* [Assigned task]
Print out every line of the material exactly. Include no pictures.

* [Data block]
BEGIN

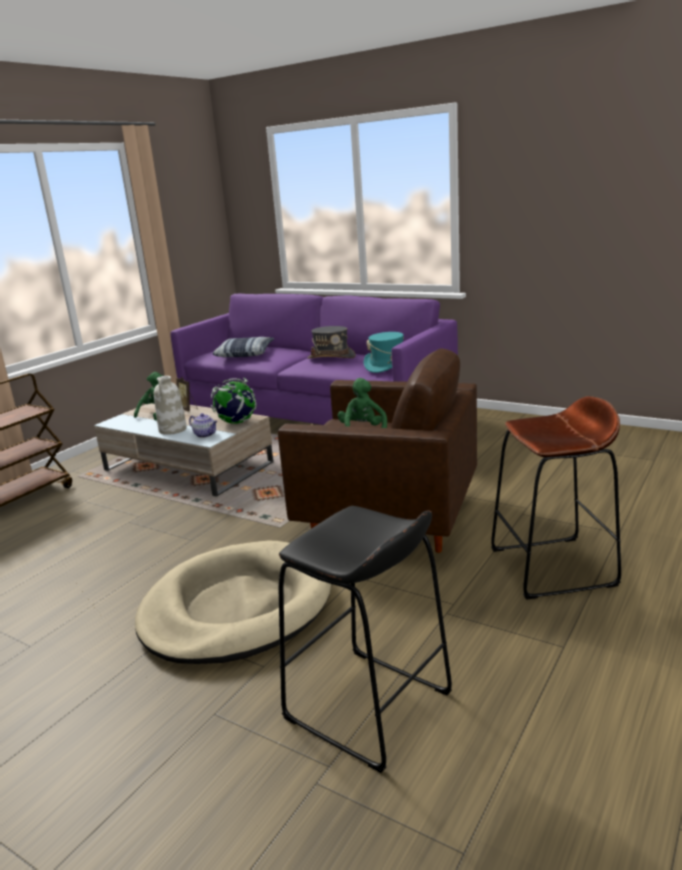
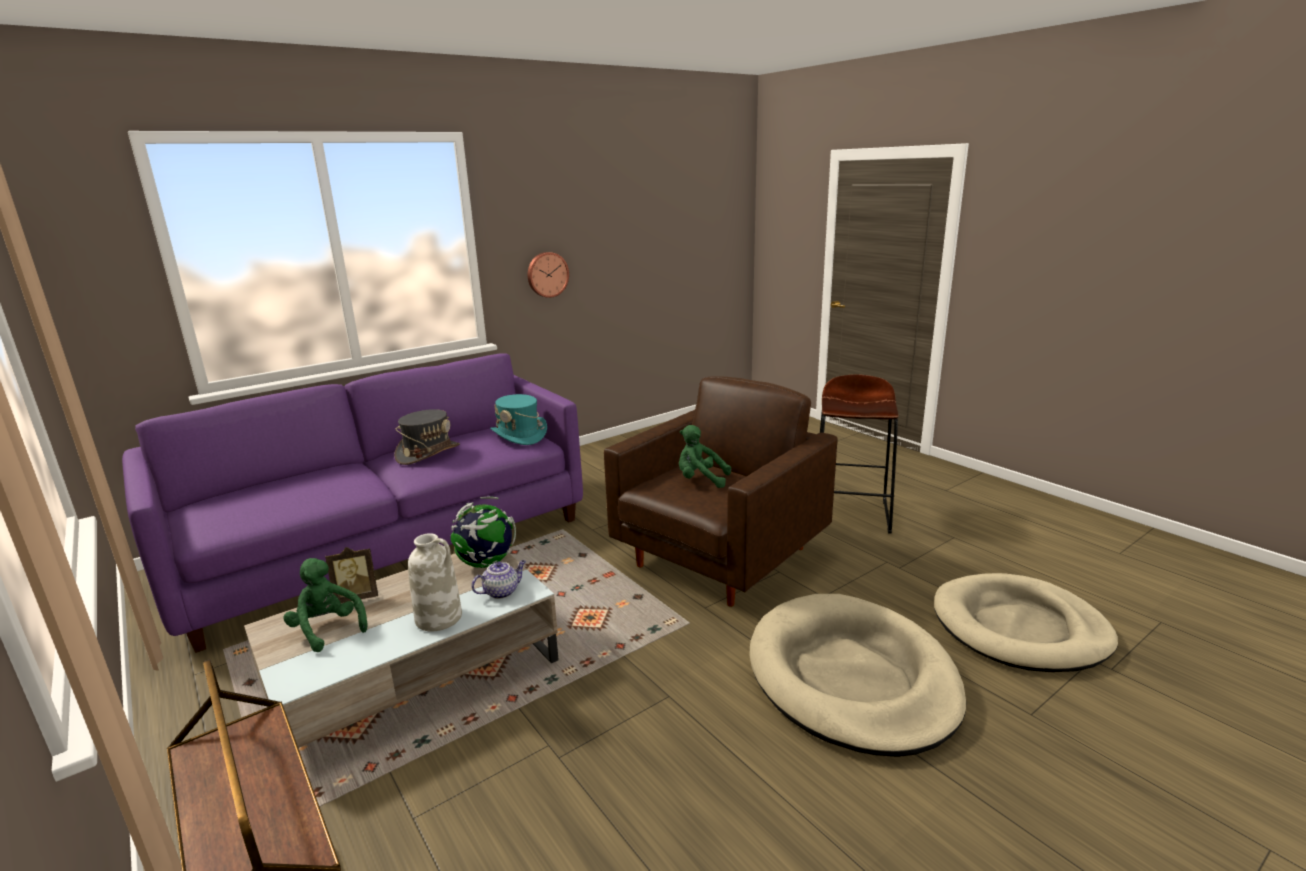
camera: 70 degrees left, 0 degrees up
(245, 354) = (280, 498): pillow -> none
(368, 706) = (1020, 628): black stool -> beige dog bed
(524, 236) = (547, 274): none -> wall clock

END

* [Answer to this exercise]
camera: 70 degrees left, 0 degrees up
(245, 354) = (280, 498): pillow -> none
(368, 706) = (1020, 628): black stool -> beige dog bed
(524, 236) = (547, 274): none -> wall clock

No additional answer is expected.